Let $B$ be a Brownian motion. We want to define $$ \int_{0}^{t} B_{s} dB_{s} : = \lim_{n \to \infty } \sum_{k = 1}^{2^{n}t} B_{\frac{k-1}{2^{n}}}[ B_{\frac{k}{2^{n}}} - B_{\frac{k-1}{2^{n}}}]. $$
To do this we notice that $$ B_{t}^{2} =\sum_{k = 1}^{2^{n}t} [ B_{\frac{k}{2^{n}}} - B_{\frac{k-1}{2^{n}}}]^{2} = 2 \sum_{k = 1}^{2^{n}t} B_{\frac{k-1}{2^{n}}}[ B_{\frac{k}{2^{n}}} - B_{\frac{k-1}{2^{n}}}] + \sum_{k=1}^{2^{n}t} [ B_{\frac{k}{2^{n}}} - B_{\frac{k-1}{2^{n}}}]^{2} . $$
Now let $$ S_{n} = \sum_{k=1}^{2^{n}t} [ B_{\frac{k}{2^{n}}} - B_{\frac{k-1}{2^{n}}}]^{2}. $$
From the definition of the Brownian motion, for all $ n $, $ \mathbb{E} [ S_{n} ] = t $ and $ \mathrm{Var}(S_{n}) = 0 $, hence $ S_{n} $ converges in probability to $ t $.

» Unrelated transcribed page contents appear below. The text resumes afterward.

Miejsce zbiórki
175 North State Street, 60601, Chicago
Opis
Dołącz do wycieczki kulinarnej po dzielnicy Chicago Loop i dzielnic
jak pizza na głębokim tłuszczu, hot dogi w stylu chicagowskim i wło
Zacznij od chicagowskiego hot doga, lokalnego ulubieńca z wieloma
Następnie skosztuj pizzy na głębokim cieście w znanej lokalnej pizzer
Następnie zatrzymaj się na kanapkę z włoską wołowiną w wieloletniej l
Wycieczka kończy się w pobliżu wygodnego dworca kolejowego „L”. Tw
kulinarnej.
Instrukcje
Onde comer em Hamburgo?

Thus the first limits exists and we get also (unsurprisingly if one knows Ito's formula) that $$ \int_{0}^{t} B_{s} dB_{s} = \frac{B^{2}_{t}}{2} - \frac{t}{2}. $$
Now let $e(t,B_{t'})$ for $t' \leq t$, which we will indicate from now on as $e_{t}$, be a function such that is path wise continuous in $t$ and such that is non-anticipating, i.e., is only depends on Brownian motion up to the time $t$. Notice that this implies that $e_{\frac{k-1}{2^{n}}}$ is independent from $[ B_{\frac{k}{2^{n}}} - B_{\frac{k-1}{2^{n}}}]$.

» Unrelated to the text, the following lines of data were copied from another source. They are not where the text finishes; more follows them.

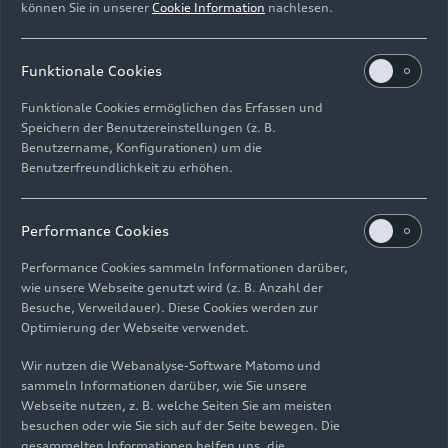
können Sie in unserer
Cookie Information
nachlesen.
vor allem durch die subjektive Einschätzung
erfahrener Audi Entwickler.
Funktionale Cookies
Die Rückmeldung der Lenkung, Lenkaufwand, die
Funktionale Cookies ermöglichen das Erfassen und
Spurtreue in bestimmten Fahrsituationen­ wie
Speichern der Benutzereinstellungen (z. B.
einer ABS-Bremsung aus verschiedenen
Benutzername, Konfigurationen) um die
Geschwindigkeiten und bei unterschiedlichen
Benutzerfreundlichkeit zu erhöhen.
Reibwerten – etwa Aquaplaning, Glätte und
hohem Grip – bilden beispielsweise die Kriterien
Performance Cookies
für die Beurteilung. Auch wird auf
Schlechtwegstrecken mit Querfugen und
Performance Cookies sammeln Informationen darüber,
Längsrillen getestet: Das Fahrzeug muss hier
wie unsere Webseite genutzt wird (z. B. Anzahl der
Besuche, Verweildauer). Diese Cookies werden zur
stabil bleiben, angenehm federn und dämpfen.
Optimierung der Webseite verwendet.
„Bei großen Bodenwellen achten wir darauf, dass
die Ein- und Ausfederbewegungen sehr
Wir nutzen die Webanalyse-Software Matomo und
harmonisch ablaufen“, erläutert
sammeln Informationen darüber, wie Sie unsere
Fahrwerkentwickler Knauer. „So scheint der neue
Webseite nutzen, z. B. welche Seiten Sie am meisten
besuchen oder wie Sie sich auf der Seite bewegen. Die
A6 über die Straße zu schweben, insbesondere
gesammelten Informationen helfen uns, die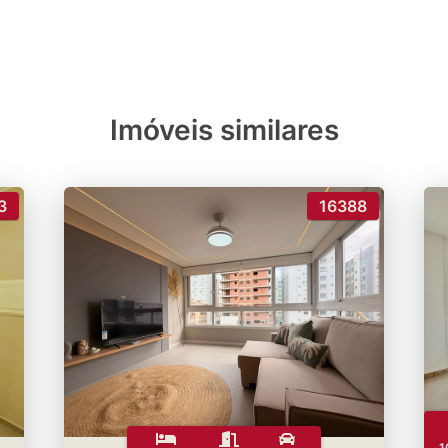
Imóveis similares
3
16388
1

In the same fashion as before I want to define $$ \int_{0}^{t} e_{s} dB_{s} : = \lim_{n \to \infty } \sum_{k = 1}^{2^{n}t} e_{\frac{k-1}{2^{n}}}[ B_{\frac{k}{2^{n}}} - B_{\frac{k-1}{2^{n}}}]. $$
My question is that I am trying to replicate the proof above in order to prove that the limit exists but everyone of my attempts have failed.
The problem for me is that in this case I do not have the a posteriori knowledge due to Ito's formula that I have used in the previous prove also because I know nothing about the smoothness of $e$.